Government-backed mining expansion is setting the tone for royalties right now.
Canada alone has $632.6bn (USD throughout, unless mentioned otherwise) of natural resource projects planned through 2034, one of the largest pipelines in recent years. This points to a sustained capex cycle rather than a short spike, according to the Government of Canada – Major Projects Inventory.
However, new mines take time to produce, so supply grows slowly, which helps keep prices for gold, silver and copper strong over time. Gold demand remains backed by inflation hedging and macroeconomic uncertainty, while silver gets an extra push from industrial demand. The royalty and streaming model fits perfectly here: low costs, high margin and directly linked to production and commodity prices rather than mine operations.
OR Royalties, a Québec-based company that acquires and manages royalties and streams on precious metals projects, essentially sits on top of this whole system. Its global portfolio spans North America, Latin America, Africa, and Australia, although its core exposure is in Canada, anchored by a strong royalty on the Canadian Malartic gold complex.
Minting doubles
OR Royalties didn’t just grow in Q1 26: it surged at top line. Revenue came in at $102.8m, nearly doubling last year's $54.9m last year, up 87.3% y/y, largely driven by higher gold and silver prices and increased production from its royalty and stream portfolio. That kind of jump isn’t just price; it’s also volume kicking in from new and ramping assets.
Net earnings reached $73.6m this quarter, up from Q1 25’s $25.6m, skyrocketing 187% y/y. That’s a big step up, helped by operating leverage and some noncore gains. But here’s the catch: Cash margins stayed roughly flat at around 97%. This means the upside came more from scale and prices than better efficiency. In simple terms: the business didn’t get sharper; it just got bigger.
What stands out is how aggressively the company is reinvesting. The company deployed funds into new royalties in this quarter alone, including the Namdini deal, a recent gold royalty addition in Ghana and a broader pipeline of portfolio acquisitions. That’s basically recycling cash straight back into growth. The bet is simple: keep stacking assets while prices are strong and let production do the compounding later.
Gilded gains glow
OR Royalties’ stock is up 46.5% over the past year, which sounds great until you notice it’s still sitting at CAD 51.4 ($37.2), well below its 52-week high of CAD 65.5 ($47.4). That gap matters: it tells you the market already cooled off after a sharp rally, likely pricing in some of the metal price volatility.
At the current price, the stock trades at 18.2x forward FY 27 earnings, which is a clear discount to its two-year average of 26.5x.

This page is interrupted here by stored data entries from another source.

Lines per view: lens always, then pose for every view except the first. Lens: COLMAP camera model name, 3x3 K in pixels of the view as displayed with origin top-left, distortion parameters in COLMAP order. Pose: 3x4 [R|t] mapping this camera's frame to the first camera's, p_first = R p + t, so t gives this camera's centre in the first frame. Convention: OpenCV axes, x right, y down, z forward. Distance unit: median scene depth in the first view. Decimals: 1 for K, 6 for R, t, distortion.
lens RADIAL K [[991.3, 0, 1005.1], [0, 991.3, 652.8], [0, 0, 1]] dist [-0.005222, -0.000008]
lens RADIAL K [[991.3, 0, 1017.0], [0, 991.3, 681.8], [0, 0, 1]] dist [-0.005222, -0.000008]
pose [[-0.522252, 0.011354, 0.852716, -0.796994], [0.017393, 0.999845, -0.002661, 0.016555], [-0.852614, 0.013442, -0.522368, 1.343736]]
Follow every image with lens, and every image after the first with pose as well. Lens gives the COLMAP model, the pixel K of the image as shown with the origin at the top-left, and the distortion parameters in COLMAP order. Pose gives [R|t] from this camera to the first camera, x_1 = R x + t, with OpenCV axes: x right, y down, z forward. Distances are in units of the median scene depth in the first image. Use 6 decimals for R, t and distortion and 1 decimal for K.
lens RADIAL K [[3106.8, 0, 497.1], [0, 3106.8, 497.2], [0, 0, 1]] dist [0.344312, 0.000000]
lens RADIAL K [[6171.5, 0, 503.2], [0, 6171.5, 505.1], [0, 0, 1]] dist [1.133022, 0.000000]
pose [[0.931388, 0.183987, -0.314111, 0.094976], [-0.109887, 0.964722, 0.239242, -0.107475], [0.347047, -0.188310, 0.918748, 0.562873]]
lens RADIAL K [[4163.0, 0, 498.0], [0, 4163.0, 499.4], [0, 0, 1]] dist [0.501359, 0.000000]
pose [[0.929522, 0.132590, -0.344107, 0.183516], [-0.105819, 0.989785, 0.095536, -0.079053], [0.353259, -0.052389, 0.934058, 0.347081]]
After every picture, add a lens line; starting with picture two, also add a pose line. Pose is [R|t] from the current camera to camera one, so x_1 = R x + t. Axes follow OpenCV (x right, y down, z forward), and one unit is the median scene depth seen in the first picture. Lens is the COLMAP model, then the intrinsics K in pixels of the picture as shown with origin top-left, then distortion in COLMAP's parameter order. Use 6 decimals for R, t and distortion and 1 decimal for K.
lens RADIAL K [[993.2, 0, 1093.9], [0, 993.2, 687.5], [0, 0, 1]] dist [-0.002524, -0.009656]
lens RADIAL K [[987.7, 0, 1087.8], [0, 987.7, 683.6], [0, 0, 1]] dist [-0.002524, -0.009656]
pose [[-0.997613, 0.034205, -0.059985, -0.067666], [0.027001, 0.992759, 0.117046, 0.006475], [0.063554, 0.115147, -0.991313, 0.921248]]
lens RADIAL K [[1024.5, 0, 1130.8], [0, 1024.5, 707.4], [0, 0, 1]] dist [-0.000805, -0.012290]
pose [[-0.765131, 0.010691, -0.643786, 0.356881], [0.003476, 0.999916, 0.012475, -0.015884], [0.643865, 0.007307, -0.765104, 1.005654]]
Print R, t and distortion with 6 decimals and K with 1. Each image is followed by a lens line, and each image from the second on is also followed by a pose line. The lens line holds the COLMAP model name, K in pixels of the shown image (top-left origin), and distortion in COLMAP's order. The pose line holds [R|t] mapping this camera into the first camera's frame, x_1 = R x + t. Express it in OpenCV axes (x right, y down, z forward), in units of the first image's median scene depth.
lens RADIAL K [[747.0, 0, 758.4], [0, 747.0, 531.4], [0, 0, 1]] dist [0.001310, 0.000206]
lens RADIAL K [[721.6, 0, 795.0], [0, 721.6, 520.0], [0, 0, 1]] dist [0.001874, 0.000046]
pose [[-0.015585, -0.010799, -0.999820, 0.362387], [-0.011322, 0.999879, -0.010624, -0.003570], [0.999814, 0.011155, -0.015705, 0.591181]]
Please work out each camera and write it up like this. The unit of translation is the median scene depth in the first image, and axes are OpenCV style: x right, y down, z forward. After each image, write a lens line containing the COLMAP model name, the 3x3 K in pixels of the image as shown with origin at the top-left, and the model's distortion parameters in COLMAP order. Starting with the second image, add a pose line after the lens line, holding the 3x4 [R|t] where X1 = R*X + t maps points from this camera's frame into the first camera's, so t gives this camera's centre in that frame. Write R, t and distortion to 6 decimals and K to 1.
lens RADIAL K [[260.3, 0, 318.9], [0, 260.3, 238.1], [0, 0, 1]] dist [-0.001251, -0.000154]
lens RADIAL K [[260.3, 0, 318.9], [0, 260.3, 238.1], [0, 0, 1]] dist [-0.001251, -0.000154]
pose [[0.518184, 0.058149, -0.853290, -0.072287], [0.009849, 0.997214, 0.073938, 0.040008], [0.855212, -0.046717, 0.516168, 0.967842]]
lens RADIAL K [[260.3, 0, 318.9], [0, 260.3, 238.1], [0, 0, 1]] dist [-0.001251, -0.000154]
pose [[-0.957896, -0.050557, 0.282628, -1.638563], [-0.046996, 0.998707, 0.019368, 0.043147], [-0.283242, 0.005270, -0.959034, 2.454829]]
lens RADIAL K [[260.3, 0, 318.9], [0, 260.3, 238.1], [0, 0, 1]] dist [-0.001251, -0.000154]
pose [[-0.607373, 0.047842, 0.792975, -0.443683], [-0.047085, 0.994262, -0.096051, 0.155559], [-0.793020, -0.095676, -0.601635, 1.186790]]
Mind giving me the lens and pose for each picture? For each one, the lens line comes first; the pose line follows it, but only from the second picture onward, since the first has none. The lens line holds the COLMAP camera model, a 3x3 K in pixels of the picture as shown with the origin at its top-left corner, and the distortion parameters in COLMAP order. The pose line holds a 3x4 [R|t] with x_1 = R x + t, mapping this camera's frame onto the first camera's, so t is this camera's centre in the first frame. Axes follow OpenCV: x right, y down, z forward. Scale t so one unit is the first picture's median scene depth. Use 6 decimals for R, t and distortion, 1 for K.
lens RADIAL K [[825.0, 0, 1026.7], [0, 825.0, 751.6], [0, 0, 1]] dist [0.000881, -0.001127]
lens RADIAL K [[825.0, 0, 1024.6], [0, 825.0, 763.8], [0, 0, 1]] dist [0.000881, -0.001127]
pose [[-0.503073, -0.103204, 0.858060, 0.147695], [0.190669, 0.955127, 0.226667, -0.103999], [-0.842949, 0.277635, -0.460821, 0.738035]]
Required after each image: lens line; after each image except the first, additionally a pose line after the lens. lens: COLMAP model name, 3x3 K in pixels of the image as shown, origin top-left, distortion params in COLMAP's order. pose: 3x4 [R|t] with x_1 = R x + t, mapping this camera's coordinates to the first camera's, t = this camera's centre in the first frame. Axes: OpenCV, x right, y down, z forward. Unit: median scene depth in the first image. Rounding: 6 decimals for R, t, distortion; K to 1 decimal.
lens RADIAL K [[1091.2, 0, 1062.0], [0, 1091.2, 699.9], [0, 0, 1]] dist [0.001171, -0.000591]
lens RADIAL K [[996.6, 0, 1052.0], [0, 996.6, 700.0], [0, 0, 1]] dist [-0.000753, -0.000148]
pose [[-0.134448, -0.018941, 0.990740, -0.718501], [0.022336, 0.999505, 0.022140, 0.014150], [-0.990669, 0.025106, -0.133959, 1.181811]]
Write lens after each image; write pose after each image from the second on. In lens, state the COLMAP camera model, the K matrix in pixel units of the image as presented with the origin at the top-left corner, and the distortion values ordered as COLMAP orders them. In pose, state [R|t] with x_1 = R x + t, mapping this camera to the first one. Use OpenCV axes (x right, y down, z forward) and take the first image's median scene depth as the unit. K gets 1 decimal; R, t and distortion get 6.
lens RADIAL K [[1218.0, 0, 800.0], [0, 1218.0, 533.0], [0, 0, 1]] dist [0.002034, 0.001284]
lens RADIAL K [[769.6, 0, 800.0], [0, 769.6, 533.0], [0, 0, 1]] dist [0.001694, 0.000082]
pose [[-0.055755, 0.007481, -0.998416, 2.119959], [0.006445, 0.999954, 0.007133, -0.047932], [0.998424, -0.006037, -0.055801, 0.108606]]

That sounds like a reset but also reflects a market that’s less willing to pay peak multiples for a commodity-linked name.
Analyst sentiment is leaning positive but not unanimous—seven out of 11 analysts rate it a “Buy”, with the average target price clocking at $52.4, implying a 40.7% upside. That’s barely anything, which suggests the stock is already close to where analysts think it should be. In simple terms: not much room left unless something new drives the story.
Risks in the royalty realm
OR Royalties looks like it’s built to win when metals stay strong, but that’s also the risk. If prices cool or production slows at key assets, growth can fade quickly. Add in heavy deal-making and constant reinvestment, and execution starts to matter more than the story. The model is simple, but the cycle isn’t - what works on the way up can turn just as fast on the way down.